User input(cin) - Default value

Question

I can\'t figure out how to use a \"default value\" when asking the user for input. I want the user to be able to just press Enter and get the default value. Consider the fol

Answer 1

I'd be tempted to read the line as a string using getline() and then you've (arguably) more control over the conversion process:

int number(20);
string numStr;
cout << "Please give a number [default = " << number << "]: ";
getline(cin, numStr);
number = ( numStr.empty() ) ? number : strtol( numStr.c_str(), NULL, 0);
cout << number << endl;

Answer 2

Use std::getline to read a line of text from std::cin. If the line is empty, use your default value.
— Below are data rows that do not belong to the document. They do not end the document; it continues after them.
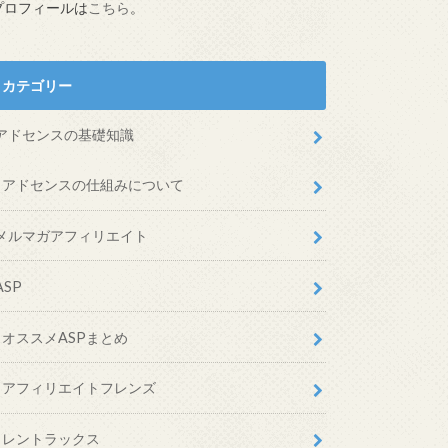
プロフィールは
こちら
。
カテゴリー
アドセンスの基礎知識
アドセンスの仕組みについて
メルマガアフィリエイト
ASP
オススメASPまとめ
アフィリエイトフレンズ
レントラックス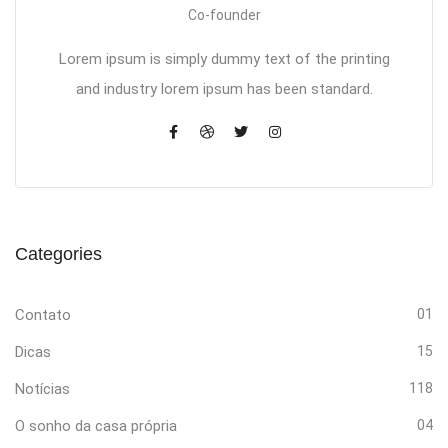
Co-founder
Lorem ipsum is simply dummy text of the printing
and industry lorem ipsum has been standard.
Categories
Contato
01
Dicas
15
Notícias
118
O sonho da casa própria
04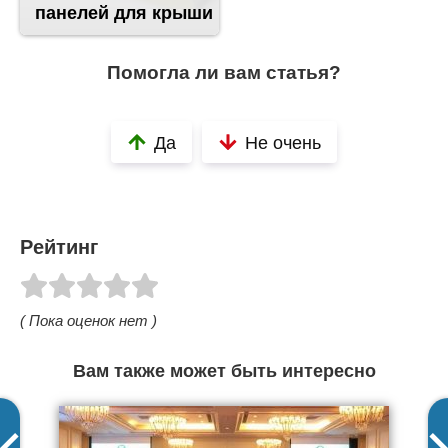
панелей для крыши
Помогла ли вам статья?
Да
Не очень
Рейтинг
( Пока оценок нет )
Вам также может быть интересно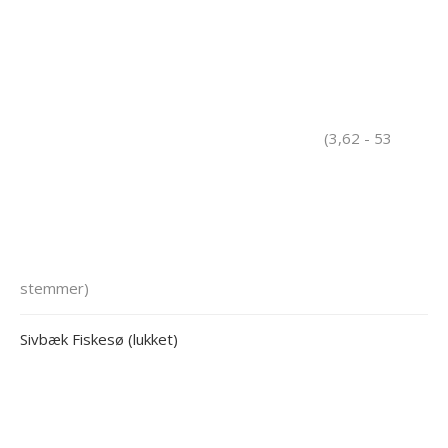
(3,62 - 53
stemmer)
Sivbæk Fiskesø (lukket)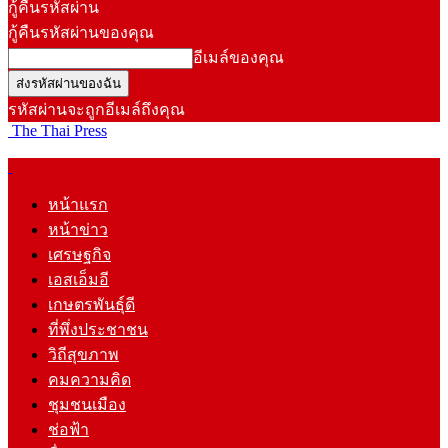
กู้คืนรหัสผ่าน
กู้คืนรหัสผ่านของคุณ
อีเมล์ของคุณ
รหัสผ่านจะถูกอีเมล์ถึงคุณ
The Thai Press
หน้าแรก
หน้าข่าว
เศรษฐกิจ
เอสเอ็มอี
เกษตรพันธุ์ดี
ที่พึ่งประชาชน
วิถีสุขภาพ
คมความคิด
ชุมชนเมือง
ช่อฟ้า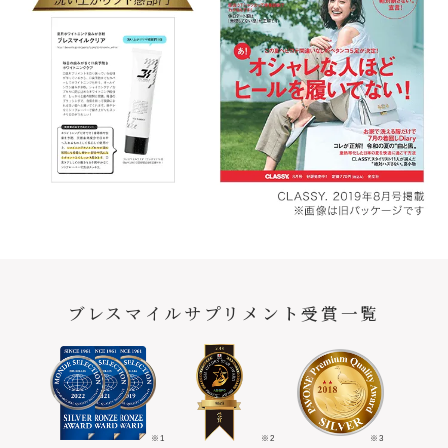
ブレスマイルサプリメント受賞一覧
※1
※2
※3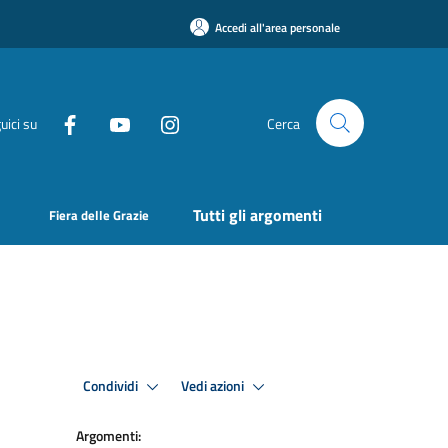
Accedi all'area personale
uici su
Cerca
Tutti gli argomenti
Fiera delle Grazie
Condividi
Vedi azioni
Argomenti: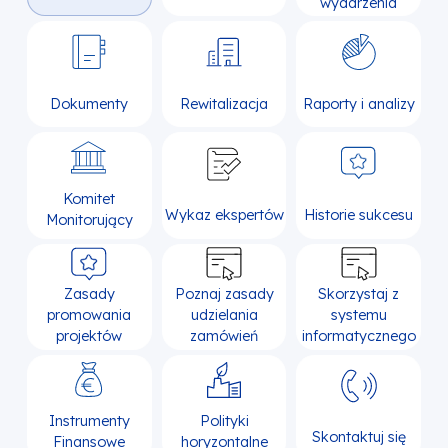
wydarzenia
Dokumenty
Rewitalizacja
Raporty i analizy
Komitet
Wykaz ekspertów
Historie sukcesu
Monitorujący
Zasady
Poznaj zasady
Skorzystaj z
promowania
udzielania
systemu
projektów
zamówień
informatycznego
Instrumenty
Polityki
Skontaktuj się
Finansowe
horyzontalne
Otherwise, use a std::istringstream to convert the given string to a number. If this conversion fails, the default value will be used.

Here's a sample program:

#include <iostream>
#include <sstream>
#include <string>

using namespace std;

int main()
{
    std::cout << "Please give a number [default = 20]: ";

    int number = 20;
    std::string input;
    std::getline( std::cin, input );
    if ( !input.empty() ) {
        std::istringstream stream( input );
        stream >> number;
    }

    std::cout << number;
}

Answer 3

This works as an alternative to the accepted answer. I would say std::getline is a bit on the overkill side.

#include <iostream>

int main() {
    int number = 0;

    if (std::cin.peek() == '\n') { //check if next character is newline
        number = 20; //and assign the default
    } else if (!(std::cin >> number)) { //be sure to handle invalid input
        std::cout << "Invalid input.\n";
        //error handling
    }

    std::cout << "Number: " << number << '\n';    
}

Here's a live sample with three different runs and inputs.

Answer 4

if(!cin)
   cout << "No number was given.";
else
   cout << "Number " << cin << " was given.";